Luckily, at the encouragement of my therapist, I have finally gotten help. I’ve seen a sleep specialist, and my sleep is finally starting to improve with her methods of working against and adapting my body’s natural resistance to sleep. After seeing a psychiatrist, I am also on an SSRI for my anxiety and depression, and it has the lovely side effect of making me tired just before bed, and softening my anxious periods that had the potential to keep me up. I actually have the tools to even out my sleep. And that’s the reason I was able to finish this book—but it didn’t help me reading it.
It’s strange to read books that are about your own suffering. It is harsh. Walker’s book is meant to tell people why they can’t actually survive on five hours of sleep, and he addresses everything from too-early school hours to the problems of the way society views sleep. I wasn’t surprised to find that I still found a lot of use out of this book, outside of the warnings it gave me about the damage my insomnia has likely already done.

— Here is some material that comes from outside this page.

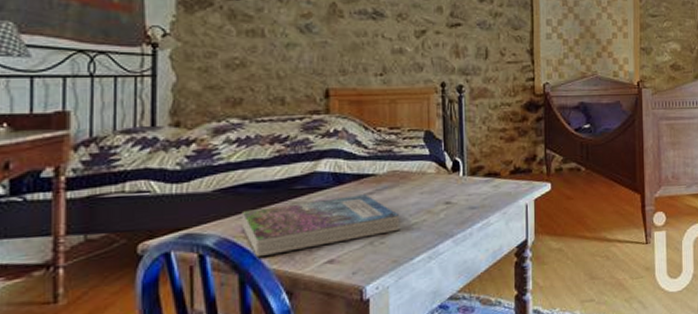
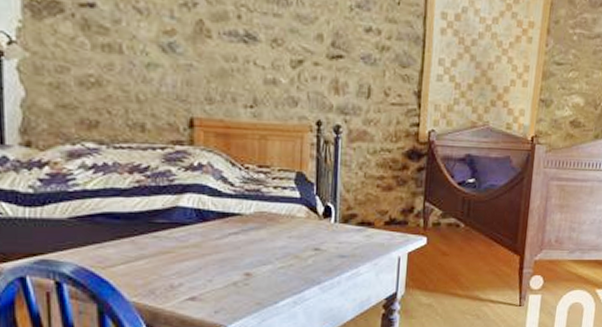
book: present [241,194,400,258] -> none [99,234,266,289]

But honestly, the strongest emotion after reading this book was justification. For years, I have been my own advocate, struggling through insomnia and trying desperately to convince doctors to take notice. My therapist was first to validate me; my sleep specialist second; and this book was third. Walker told me that I was right, all this time, to seek help, to worry about my sleep. And I’m glad I read it when I did.
I’m glad that I read this book now instead of before I met my sleep specialist. It’s a record of what I have worked so hard to escape. It’s a record of what I am saving myself from, instead of where I’ll be buried. A record of what damage I will hopefully avoid doing to my body from here on out. And most of all, a record of my persistence, of what I have always known: that my anxiety, my worry, my struggle, is valid.